Three years ago today, a freshly-inaugurated President Obama said of his plan to fix the financial crisis that “if I don’t have this done in three years, then there’s going to be a one-term proposition.”
Republicans are marking the anniversary with an election-year Web video insisting that, by his own measure, Obama has failed. You can view it HERE.
“Obama said he had three years to fix the economy,” the opening headline reads in the one-minute spot from the Republican National Committee. A string of recent statements from White House aides citing a “tough economy” and “very tough economic times” in 2012 follows.
“Twelve million people don’t have jobs, home prices are at an all-time low and there is no end in sight,” RNC chairman Reince Priebus said in a statement.
“By his own standard, it’s obvious that this president has failed to turn the economy around,” he said. “And just like Obama said, it’s time to make this a one-term proposition.”
But while there is no doubt the U.S. economy continues to struggle, an examination of the context of Obama’s 2009 comments to NBC’s Matt Lauer suggests his “proposition” might not have been as sweeping as Republicans make it out to be.
Obama was responding to specific questions about the Troubled Asset Relief Program and whether its economic benefits would merit the costs, then estimated at $700 billion.
“At some point will you say, ‘Wait a minute, we’ve spent this amount of money. We’re not seeing the results. We’ve got to change course dramatically?’” Lauer asked Obama.
“Look, I’m at the start of my administration. One nice thing about the situation I find myself in is that I will be held accountable. You know, I’ve got four years. And, you know, a year from now I think people are going to see that we’re starting to make some progress,” Obama said. “But there’s still going to be some pain out there. If I don’t have this done in three years, then there’s going to be a one-term proposition.”

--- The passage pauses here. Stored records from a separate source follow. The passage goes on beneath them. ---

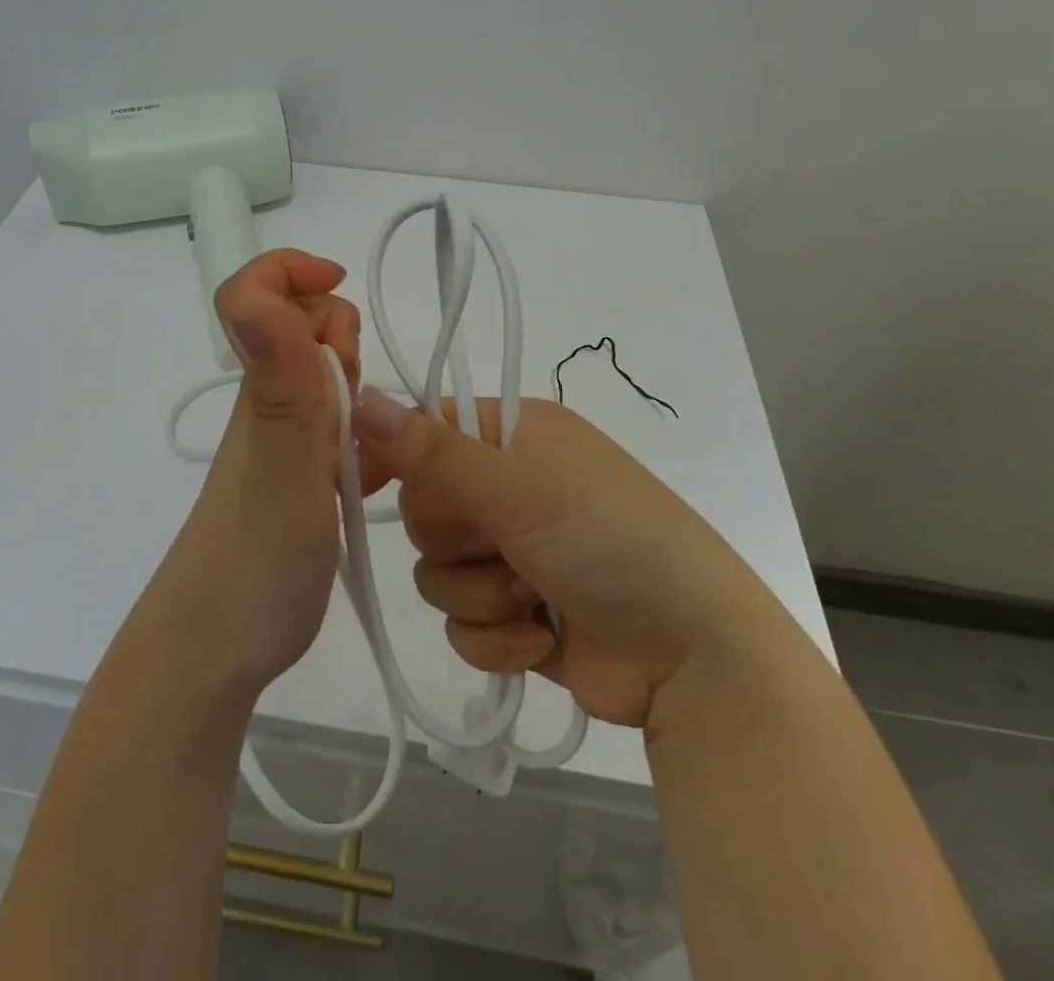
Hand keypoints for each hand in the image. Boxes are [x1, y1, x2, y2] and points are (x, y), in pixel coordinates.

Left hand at [141, 249, 360, 698]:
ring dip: (361, 394)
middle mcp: (269, 403)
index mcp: (262, 387)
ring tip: (373, 452)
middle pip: (305, 328)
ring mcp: (284, 442)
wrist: (214, 653)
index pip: (254, 292)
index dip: (293, 273)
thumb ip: (280, 385)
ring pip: (328, 380)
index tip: (343, 301)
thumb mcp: (279, 471)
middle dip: (344, 342)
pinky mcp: (300, 479)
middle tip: (357, 407)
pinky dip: (368, 438)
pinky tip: (383, 477)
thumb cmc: (253, 563)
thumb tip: (256, 293)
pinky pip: (342, 431)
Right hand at [352, 392, 786, 736]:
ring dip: (478, 592)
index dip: (397, 455)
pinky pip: (462, 622)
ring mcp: (514, 552)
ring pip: (437, 570)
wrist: (693, 657)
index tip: (366, 485)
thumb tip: (360, 396)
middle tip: (496, 542)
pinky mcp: (517, 614)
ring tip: (531, 598)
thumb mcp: (516, 486)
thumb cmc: (606, 540)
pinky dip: (494, 636)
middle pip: (425, 506)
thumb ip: (430, 450)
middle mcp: (511, 486)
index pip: (428, 429)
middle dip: (453, 538)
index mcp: (516, 434)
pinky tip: (539, 639)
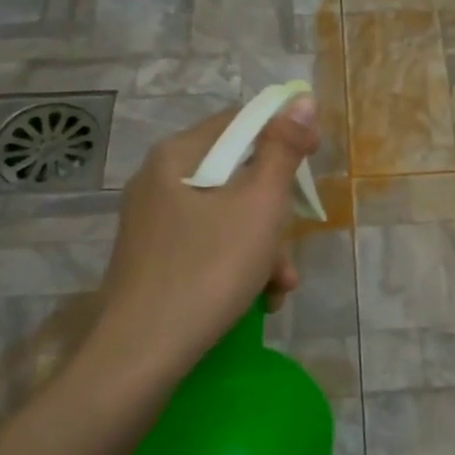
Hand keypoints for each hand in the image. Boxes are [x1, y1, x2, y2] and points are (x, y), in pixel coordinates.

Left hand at [84, 96, 320, 378]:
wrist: (142, 354)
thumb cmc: (207, 270)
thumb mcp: (258, 206)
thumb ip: (282, 151)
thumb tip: (300, 100)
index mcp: (177, 156)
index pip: (239, 122)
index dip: (281, 135)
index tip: (312, 164)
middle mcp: (158, 181)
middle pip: (235, 176)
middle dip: (273, 214)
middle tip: (289, 246)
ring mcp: (152, 224)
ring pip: (225, 218)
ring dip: (262, 248)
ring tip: (278, 288)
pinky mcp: (153, 260)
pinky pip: (207, 246)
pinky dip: (236, 266)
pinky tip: (256, 300)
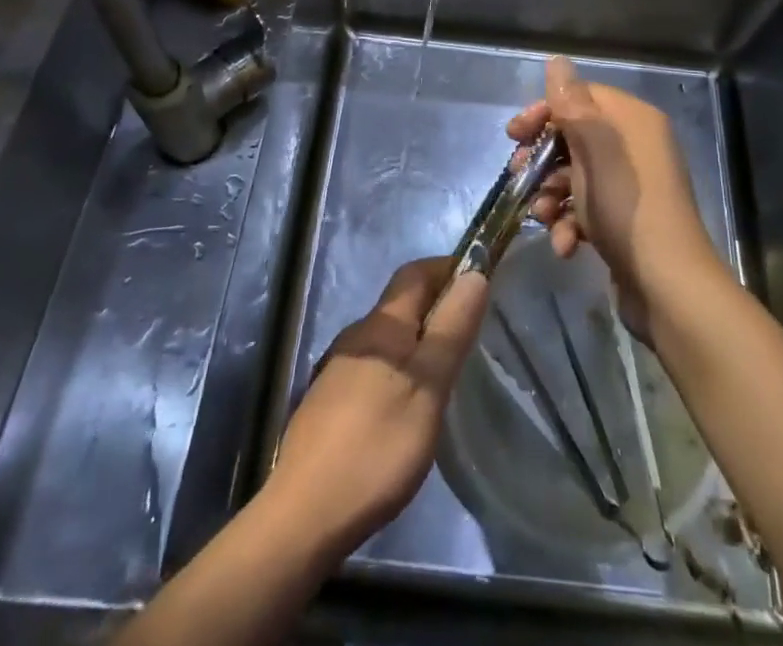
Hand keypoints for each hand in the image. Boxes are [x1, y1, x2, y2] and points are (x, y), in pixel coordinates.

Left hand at [266, 257, 487, 557]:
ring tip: (443, 373)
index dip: (446, 268)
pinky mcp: (327, 402)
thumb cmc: (378, 445)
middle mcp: (356, 336)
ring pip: (386, 339)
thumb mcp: (429, 386)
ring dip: (415, 341)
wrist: (304, 513)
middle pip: (400, 304)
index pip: (415, 272)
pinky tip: (405, 407)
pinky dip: (396, 370)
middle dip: (435, 306)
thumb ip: (451, 329)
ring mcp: (336, 369)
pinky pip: (371, 368)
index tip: (478, 282)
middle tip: (469, 334)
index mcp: (382, 325)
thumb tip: (473, 272)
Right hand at [511, 56, 721, 336]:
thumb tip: (556, 61)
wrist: (669, 288)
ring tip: (543, 217)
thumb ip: (573, 103)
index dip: (545, 112)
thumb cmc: (628, 208)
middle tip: (517, 175)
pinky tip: (564, 245)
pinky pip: (587, 207)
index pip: (580, 96)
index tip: (515, 135)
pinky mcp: (625, 220)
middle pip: (574, 137)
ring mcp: (631, 185)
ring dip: (552, 195)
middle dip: (542, 159)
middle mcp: (635, 146)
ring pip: (575, 176)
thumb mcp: (596, 149)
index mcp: (633, 120)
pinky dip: (570, 223)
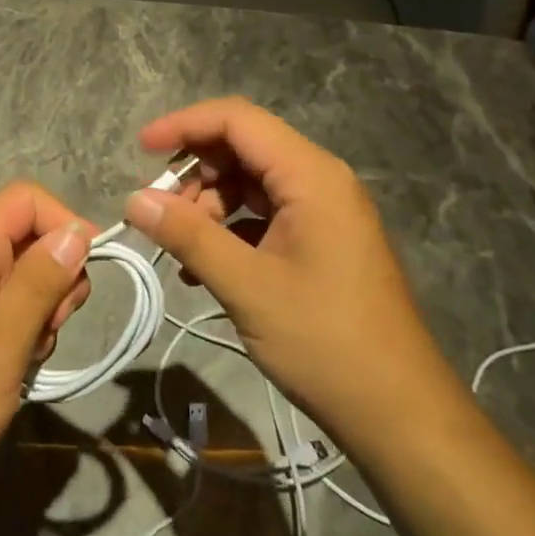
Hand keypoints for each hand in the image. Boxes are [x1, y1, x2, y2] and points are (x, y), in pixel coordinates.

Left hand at [0, 182, 92, 500]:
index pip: (26, 199)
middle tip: (49, 326)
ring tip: (25, 357)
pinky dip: (22, 334)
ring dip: (41, 312)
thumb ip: (42, 279)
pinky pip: (6, 310)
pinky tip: (12, 371)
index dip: (63, 223)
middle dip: (55, 277)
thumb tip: (78, 231)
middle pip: (28, 237)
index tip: (85, 274)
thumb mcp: (4, 338)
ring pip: (23, 278)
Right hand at [124, 97, 460, 455]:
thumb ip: (188, 235)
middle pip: (243, 148)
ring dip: (208, 205)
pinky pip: (264, 215)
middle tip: (160, 213)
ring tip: (183, 249)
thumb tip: (133, 200)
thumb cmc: (326, 342)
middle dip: (194, 172)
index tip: (141, 151)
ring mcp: (323, 213)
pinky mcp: (321, 242)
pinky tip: (203, 269)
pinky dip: (229, 230)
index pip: (237, 120)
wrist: (401, 415)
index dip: (184, 125)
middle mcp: (320, 181)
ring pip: (250, 183)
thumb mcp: (247, 286)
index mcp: (310, 176)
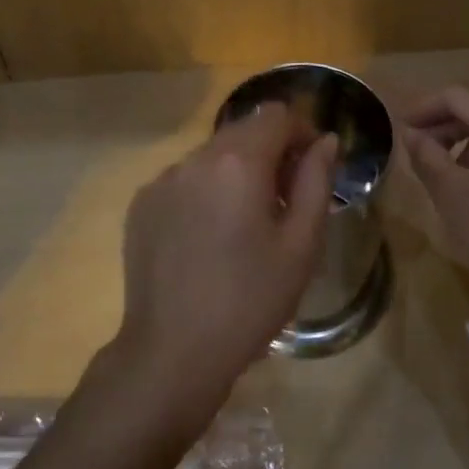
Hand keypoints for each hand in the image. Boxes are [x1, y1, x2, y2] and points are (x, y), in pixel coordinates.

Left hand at [111, 103, 338, 427]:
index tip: (313, 167)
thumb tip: (327, 141)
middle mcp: (195, 158)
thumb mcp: (300, 246)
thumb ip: (316, 182)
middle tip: (285, 197)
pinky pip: (183, 180)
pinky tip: (208, 237)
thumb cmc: (249, 301)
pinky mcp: (141, 203)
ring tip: (245, 222)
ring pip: (211, 155)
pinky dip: (204, 191)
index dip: (302, 132)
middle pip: (242, 131)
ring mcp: (162, 179)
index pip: (276, 116)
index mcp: (238, 162)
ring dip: (236, 171)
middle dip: (271, 150)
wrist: (172, 352)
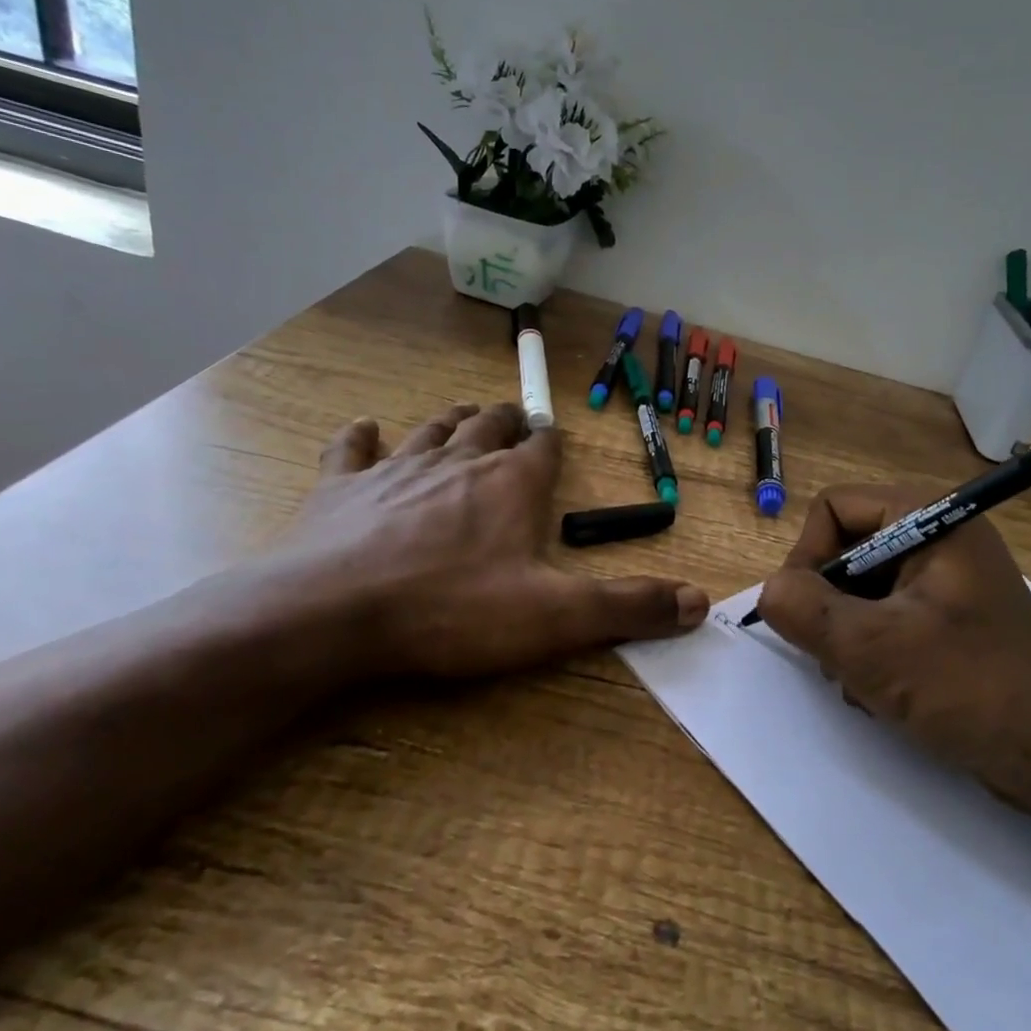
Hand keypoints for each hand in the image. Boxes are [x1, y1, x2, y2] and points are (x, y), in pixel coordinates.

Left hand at [247, 403, 707, 681]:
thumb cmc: (451, 610)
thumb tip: (699, 601)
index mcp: (510, 484)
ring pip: (431, 429)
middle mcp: (458, 462)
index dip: (552, 443)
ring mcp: (395, 468)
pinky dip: (361, 436)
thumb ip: (627, 607)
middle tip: (513, 421)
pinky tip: (364, 428)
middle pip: (488, 426)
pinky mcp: (340, 487)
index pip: (543, 448)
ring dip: (450, 420)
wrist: (331, 613)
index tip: (555, 440)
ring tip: (463, 413)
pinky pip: (352, 448)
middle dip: (505, 422)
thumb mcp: (553, 618)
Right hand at [757, 484, 1030, 812]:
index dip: (807, 555)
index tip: (803, 612)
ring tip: (862, 683)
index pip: (834, 507)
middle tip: (834, 655)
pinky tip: (882, 694)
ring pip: (863, 590)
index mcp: (931, 520)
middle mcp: (941, 539)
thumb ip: (803, 610)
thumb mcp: (872, 648)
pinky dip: (873, 652)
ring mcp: (950, 583)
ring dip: (847, 636)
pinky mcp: (954, 622)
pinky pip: (889, 618)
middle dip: (829, 605)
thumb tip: (771, 592)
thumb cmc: (971, 689)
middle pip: (847, 549)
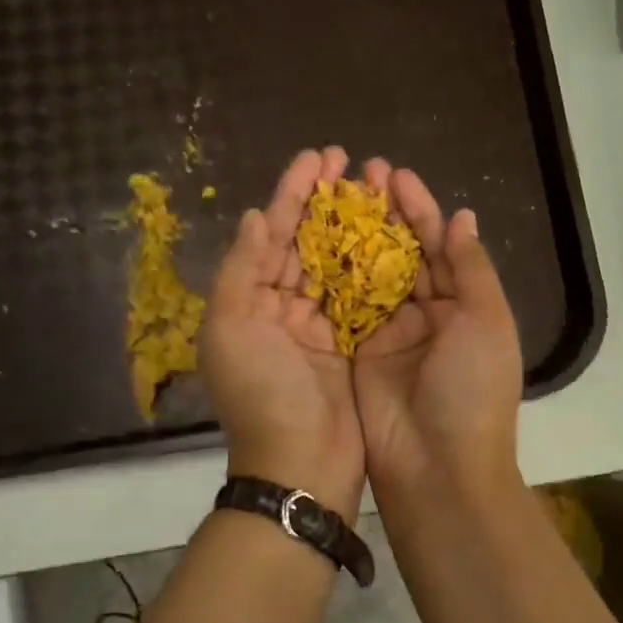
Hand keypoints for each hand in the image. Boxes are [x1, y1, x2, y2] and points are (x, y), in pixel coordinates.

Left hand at [201, 147, 364, 520]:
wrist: (302, 464)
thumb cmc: (263, 394)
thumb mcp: (231, 328)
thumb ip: (241, 269)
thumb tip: (255, 216)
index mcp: (248, 303)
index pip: (271, 235)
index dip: (292, 194)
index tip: (317, 158)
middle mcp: (280, 310)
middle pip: (304, 244)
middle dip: (324, 202)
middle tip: (349, 162)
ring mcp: (317, 329)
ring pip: (335, 265)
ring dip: (351, 227)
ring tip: (375, 189)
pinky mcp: (349, 346)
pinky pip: (360, 297)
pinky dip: (372, 267)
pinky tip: (391, 237)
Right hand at [353, 160, 522, 499]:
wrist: (437, 465)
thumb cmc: (472, 388)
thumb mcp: (486, 321)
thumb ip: (470, 267)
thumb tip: (462, 217)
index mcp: (464, 306)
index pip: (441, 246)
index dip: (419, 209)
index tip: (394, 175)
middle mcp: (427, 315)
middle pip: (404, 254)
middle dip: (385, 215)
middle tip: (360, 174)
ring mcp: (390, 334)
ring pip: (371, 274)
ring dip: (357, 237)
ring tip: (335, 197)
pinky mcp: (357, 352)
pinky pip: (345, 306)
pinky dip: (334, 275)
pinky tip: (317, 242)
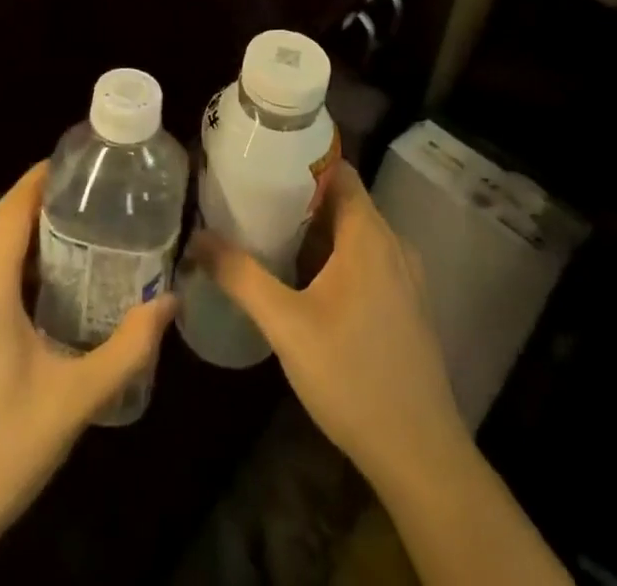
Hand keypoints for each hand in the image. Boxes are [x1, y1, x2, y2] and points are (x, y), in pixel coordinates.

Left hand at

TARP, which began under President George W. Bush in late 2008, provided infusions of capital to struggling banks, boosted Federal Reserve lending and launched a public-private effort to soften the blow of failed assets weighing on banks’ books.
It is widely credited with averting the collapse of several major U.S. banks and stabilizing the financial sector, while ultimately costing taxpayers significantly less than originally thought.
The lifetime cost of TARP is projected to be $70 billion – one tenth of the amount first allocated by Congress – according to the Government Accountability Office.
The program also included financing for the U.S. auto industry, which has since experienced a resurgence that has led to more jobs and new profitability.
But the outcomes of TARP have not been entirely rosy. Efforts to help struggling homeowners avoid foreclosure, for example, have fallen far short of their goals.
Neil Barofsky, the former special inspector general for TARP, called the Home Affordable Modification Program a “colossal failure” in a March 2011 op-ed.
“As the program flounders, foreclosures continue to mount,” he wrote at the time, “with 8 million to 13 million filings forecast over the program’s lifetime.” The program remains active with $45.6 billion still yet to be paid out.
Meanwhile, the broader debate between Republicans and the administration about whether the economy has “turned around” remains a subjective one, with existing economic indicators to support conclusions on both sides.
There is indeed still plenty of “pain out there” that Obama referred to three years ago, with the national unemployment rate at 8.5 percent in December and 13.1 million out of work.
A new nonpartisan Congressional Budget Office report suggests the unemployment rate could even tick back up above 9 percent by the end of the year, with GDP growth lagging to just 1.1 percent.
And while the home foreclosure crisis, which has swept the nation since 2007, turning out millions of homeowners and depressing prices, has slowed, it is far from over, experts say. Nearly 2 million homes entered foreclosure last year, according to RealtyTrac.
Still, the trend line on job losses verses job creation has gone from negative to positive, charting net private sector job growth for each of the past 22 consecutive months.
The U.S. economy added 200,000 private sector jobs in December, while the unemployment rate of 8.5 percent was the lowest level since March 2009.
All told, the economy added 1.6 million jobs in 2011 after adding 940,000 in 2010, according to the Labor Department. (There’s still a net loss of 1.7 million jobs since Obama took first took office, when things were on the slide.)
As for the foreclosure rate, it was down 34 percent in 2011 from the year before.
Obama told Matt Lauer in 2009 – and has repeated many times since – that “there’s no silver bullets” for the economy and that it’s “going to take some time for us to be able to dig ourselves out of this hole.”
That the pace of recovery needs to quicken is perhaps the only conclusion on which both Republicans and Democrats now agree.